The called template can see the object you passed as the context under {{ . }}. In this case, all the settings are available as in the base template. But sometimes templates need a smaller object, a constant string, or a number as a parameter. You can also do this, for instance:

{{ template "subtemplate1.tmpl" .some_setting.some_value }}
{{ template "ratelimit_per_minute.tmpl" 100 }}

Go templates allow you to introduce handy stuff like conditionals or loops and create powerful configurations.

Example file for flexible config

There is a lot of theory so far. To demonstrate the usage of the flexible configuration, we will reorganize a configuration file into several pieces. This is a simple example to see the basics of the templates system:

.
├── krakend.tmpl
├── partials
│   └── all_backends_extra_config.json
└── settings
    ├── endpoint.json
    └── service.json

partials/all_backends_extra_config.json

In this file, we have written the content of the rate limit configuration and circuit breaker we want for any backend. This file is inserted when included “as is”, because it is a partial:

{
    "$schema": "https://www.krakend.io/schema/v2.4/backend_extra_config.json",
    "qos/ratelimit/proxy": {
        "max_rate": 100,
        "capacity": 100
    },
    "qos/circuit-breaker": {
        "interval": 10,
        "max_errors": 5,
        "timeout": 5
    }
}

settings/service.json

In the settings directory, we write all the files whose values can be accessed as variables.

{
    "port": 8090,
    "default_hosts": [
        "https://catalog-api-01.srv",
        "https://catalog-api-02.srv",
        "https://catalog-api-03.srv"
    ],
    "extra_config": {
        "security/http": {
        "allowed_hosts": [],
        "ssl_proxy_headers": {
            "X-Forwarded-Proto": "https"
        },
        "ssl_certificate": "/opt/rsa.cert",
        "ssl_private_key": "/opt/rsa.key"
        }
    }
}

settings/endpoint.json

This file declares a couple of endpoints that feed on a single backend:

{
    "example_group": [
        {
            "endpoint": "/users/{id}",
            "backend": "/v1/users?userId={id}"
        },
        {
            "endpoint": "/posts/{id}",
            "backend": "/posts?postId={id}"
        }
    ]
}

krakend.tmpl

Finally, let’s introduce the base template.
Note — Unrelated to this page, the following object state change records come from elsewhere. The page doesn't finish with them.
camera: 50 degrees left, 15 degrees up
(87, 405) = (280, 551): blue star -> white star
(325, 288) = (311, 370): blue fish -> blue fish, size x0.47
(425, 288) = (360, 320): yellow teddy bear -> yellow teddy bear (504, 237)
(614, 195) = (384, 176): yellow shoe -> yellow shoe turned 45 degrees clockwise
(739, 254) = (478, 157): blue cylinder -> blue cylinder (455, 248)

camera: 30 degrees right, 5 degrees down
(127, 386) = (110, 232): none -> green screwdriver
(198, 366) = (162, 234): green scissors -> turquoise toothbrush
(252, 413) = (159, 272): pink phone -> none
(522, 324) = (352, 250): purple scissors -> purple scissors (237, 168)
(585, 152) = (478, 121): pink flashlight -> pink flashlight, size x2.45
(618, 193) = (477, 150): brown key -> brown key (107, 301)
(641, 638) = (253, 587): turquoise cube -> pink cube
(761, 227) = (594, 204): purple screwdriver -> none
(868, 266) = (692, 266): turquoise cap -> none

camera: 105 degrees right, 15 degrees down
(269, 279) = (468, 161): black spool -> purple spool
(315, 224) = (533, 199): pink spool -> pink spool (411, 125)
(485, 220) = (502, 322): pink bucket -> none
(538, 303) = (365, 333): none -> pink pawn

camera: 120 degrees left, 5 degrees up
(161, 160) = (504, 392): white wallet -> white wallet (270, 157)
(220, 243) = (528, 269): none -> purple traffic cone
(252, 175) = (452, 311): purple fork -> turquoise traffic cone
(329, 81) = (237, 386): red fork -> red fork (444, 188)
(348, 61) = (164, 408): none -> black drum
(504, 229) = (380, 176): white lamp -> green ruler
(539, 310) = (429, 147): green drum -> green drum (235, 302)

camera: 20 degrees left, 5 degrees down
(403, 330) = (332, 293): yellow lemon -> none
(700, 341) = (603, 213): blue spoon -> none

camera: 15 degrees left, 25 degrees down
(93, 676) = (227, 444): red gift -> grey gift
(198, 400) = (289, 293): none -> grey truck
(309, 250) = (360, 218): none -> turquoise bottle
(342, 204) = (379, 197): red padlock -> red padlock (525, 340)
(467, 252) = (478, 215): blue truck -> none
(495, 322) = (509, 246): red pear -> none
It inserts the content of other files using include, uses the variables declared in the settings files, and writes json content with marshal.

Have a look at the highlighted lines:

    {
        "version": 3,
        "port": {{ .service.port }},
        "extra_config": {{ marshal .service.extra_config }},
        "host": {{ marshal .service.default_hosts }},
        "endpoints": [
            {{ range $idx, $endpoint := .endpoint.example_group }}
            {{if $idx}},{{end}}
            {
            "endpoint": "{{ $endpoint.endpoint }}",
            "backend": [
                {
                    "url_pattern": "{{ $endpoint.backend }}",
                    "extra_config": {{ include "all_backends_extra_config.json" }}
                }
            ]}
            {{ end }}
        ]
    }
  • The .service.port is taken from the service.json file.
  • The extra_config in the third line is inserted as a JSON object using the marshal function from the service.json as well.
  • A range iterates the array found under endpoint.json and key example_group. The variables inside the range are relative to the example_group content.
  • An include in the extra_config inserts the content as is.
  • Also notice the little trick {{if $idx}},{{end}} inside the loop. When it is not in the first element 0, it will add a comma to prevent breaking the JSON format.

Notice that there is a {{ range }}. If you wanted to use it inside a template and not the base file, you would need to include it inside a sub-template with {{ template "template.tmp" .endpoint.example_group }}.